DATA SUPPLIED:
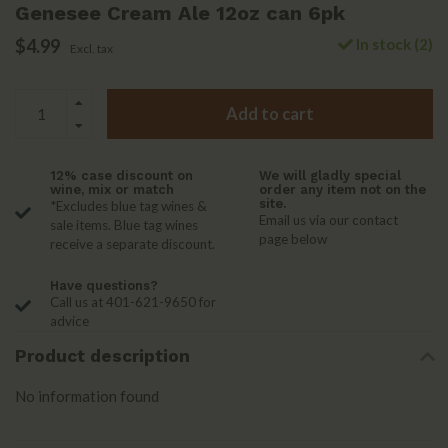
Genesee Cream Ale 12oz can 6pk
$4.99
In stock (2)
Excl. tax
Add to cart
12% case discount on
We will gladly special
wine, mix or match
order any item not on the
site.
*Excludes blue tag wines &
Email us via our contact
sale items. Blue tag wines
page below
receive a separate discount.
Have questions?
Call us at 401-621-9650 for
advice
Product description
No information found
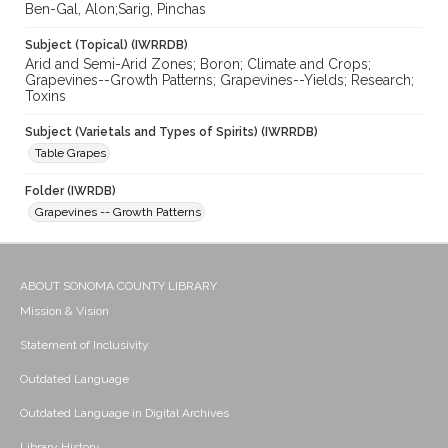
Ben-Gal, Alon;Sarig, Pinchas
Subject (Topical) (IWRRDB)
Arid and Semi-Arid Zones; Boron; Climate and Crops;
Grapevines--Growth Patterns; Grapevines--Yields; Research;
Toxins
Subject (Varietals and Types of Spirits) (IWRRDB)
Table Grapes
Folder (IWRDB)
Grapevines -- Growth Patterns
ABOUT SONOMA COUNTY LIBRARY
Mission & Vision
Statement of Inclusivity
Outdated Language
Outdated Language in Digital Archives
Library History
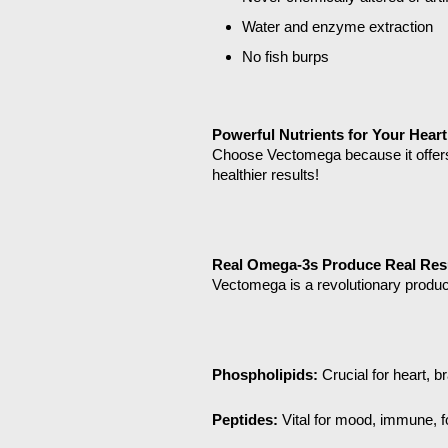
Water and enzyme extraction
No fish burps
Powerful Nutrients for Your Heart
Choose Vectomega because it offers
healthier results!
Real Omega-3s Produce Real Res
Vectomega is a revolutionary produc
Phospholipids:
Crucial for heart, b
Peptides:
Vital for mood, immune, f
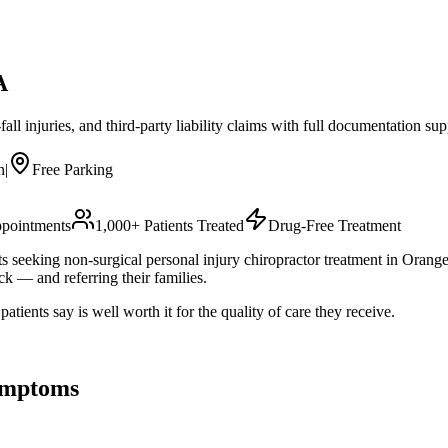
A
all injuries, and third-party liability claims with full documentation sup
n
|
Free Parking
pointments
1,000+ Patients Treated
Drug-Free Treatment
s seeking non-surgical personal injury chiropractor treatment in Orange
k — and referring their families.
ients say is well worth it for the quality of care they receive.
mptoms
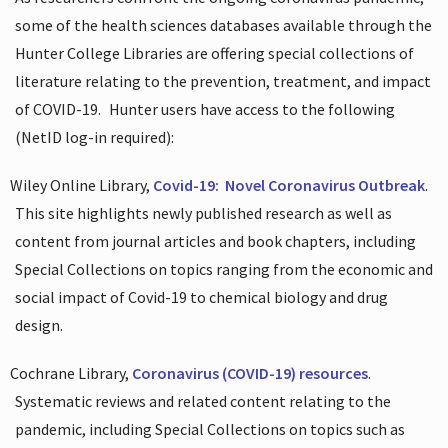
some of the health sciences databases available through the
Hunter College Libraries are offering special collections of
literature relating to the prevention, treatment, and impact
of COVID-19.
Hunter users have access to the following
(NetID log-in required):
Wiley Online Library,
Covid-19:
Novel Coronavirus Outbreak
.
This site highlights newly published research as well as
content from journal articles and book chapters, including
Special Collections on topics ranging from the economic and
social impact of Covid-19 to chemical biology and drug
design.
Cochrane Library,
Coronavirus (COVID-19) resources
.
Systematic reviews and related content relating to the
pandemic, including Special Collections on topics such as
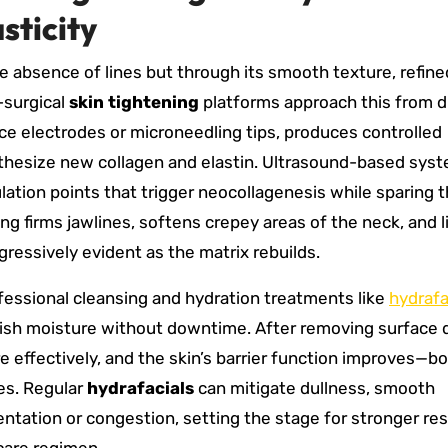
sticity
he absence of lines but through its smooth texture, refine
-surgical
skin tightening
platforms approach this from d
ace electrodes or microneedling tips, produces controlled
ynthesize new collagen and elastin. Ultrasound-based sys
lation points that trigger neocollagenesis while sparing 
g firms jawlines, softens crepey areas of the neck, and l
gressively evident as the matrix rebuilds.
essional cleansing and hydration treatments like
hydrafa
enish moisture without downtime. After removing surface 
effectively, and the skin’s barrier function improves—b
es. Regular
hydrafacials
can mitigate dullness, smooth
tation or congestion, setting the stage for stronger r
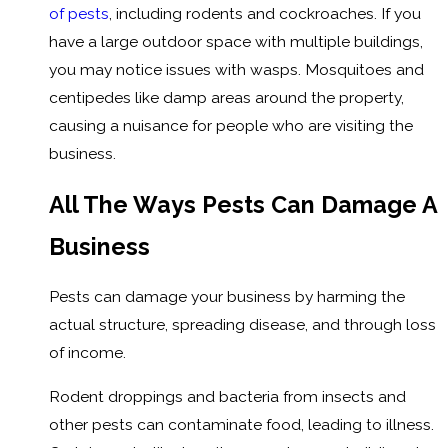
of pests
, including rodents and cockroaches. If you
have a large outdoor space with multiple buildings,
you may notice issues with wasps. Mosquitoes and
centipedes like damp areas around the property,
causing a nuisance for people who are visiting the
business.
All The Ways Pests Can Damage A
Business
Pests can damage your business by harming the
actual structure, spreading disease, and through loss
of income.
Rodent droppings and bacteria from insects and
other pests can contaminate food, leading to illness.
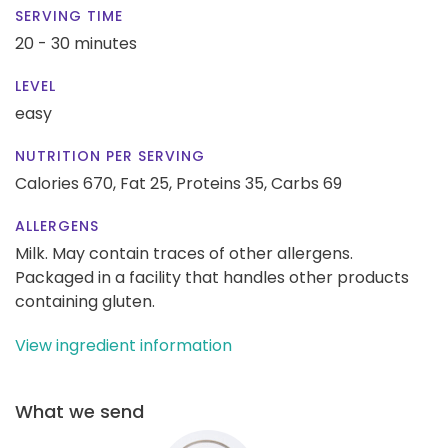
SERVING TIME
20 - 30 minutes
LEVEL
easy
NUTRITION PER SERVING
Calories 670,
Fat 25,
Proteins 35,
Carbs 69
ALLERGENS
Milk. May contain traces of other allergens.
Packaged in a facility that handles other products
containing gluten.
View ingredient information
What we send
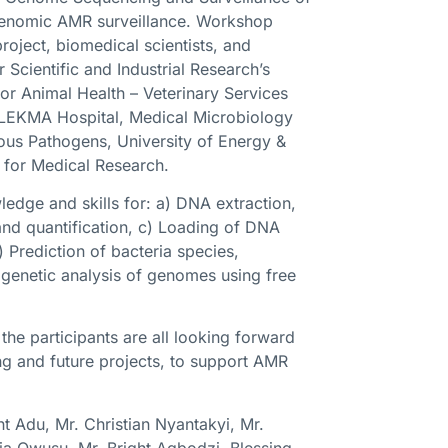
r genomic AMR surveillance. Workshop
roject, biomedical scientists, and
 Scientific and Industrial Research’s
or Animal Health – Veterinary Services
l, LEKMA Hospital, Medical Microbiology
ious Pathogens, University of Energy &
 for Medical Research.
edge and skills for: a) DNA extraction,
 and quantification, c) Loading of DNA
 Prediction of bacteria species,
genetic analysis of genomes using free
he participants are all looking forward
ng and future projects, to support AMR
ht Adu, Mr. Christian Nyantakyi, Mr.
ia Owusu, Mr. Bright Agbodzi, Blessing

...

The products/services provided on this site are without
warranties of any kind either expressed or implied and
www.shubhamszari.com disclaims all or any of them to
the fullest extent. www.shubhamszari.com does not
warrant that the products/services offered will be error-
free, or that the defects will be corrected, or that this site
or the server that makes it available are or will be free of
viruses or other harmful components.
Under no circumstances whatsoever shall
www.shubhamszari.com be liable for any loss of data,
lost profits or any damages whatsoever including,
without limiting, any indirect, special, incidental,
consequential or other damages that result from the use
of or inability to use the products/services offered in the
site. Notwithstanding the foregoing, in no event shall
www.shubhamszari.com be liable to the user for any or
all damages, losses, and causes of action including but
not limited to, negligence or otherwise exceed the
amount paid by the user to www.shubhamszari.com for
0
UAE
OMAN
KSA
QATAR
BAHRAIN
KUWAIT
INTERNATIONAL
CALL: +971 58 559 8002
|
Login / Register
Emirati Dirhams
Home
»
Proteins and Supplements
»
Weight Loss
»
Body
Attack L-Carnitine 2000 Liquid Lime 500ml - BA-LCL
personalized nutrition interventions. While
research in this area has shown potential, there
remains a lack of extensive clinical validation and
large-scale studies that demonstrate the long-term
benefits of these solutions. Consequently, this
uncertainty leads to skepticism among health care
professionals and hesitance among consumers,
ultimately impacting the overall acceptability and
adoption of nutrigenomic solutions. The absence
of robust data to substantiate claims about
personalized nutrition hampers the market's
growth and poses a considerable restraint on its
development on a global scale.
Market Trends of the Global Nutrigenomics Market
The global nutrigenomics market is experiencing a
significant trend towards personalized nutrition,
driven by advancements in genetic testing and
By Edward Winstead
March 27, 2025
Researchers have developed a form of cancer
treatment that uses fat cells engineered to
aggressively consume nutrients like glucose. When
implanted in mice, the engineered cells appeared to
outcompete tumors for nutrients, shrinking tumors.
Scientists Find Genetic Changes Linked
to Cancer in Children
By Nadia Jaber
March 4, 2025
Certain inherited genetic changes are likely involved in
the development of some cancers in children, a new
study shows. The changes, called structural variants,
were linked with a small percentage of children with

WORK TO COMPLETE: The reply should hold only the lines of the listing above starting at the line containing "study shows. The" and ending at the line containing "were linked with", exactly as written.

OUTPUT BELOW:
study shows. The changes, called structural variants,
were linked with a small percentage of children with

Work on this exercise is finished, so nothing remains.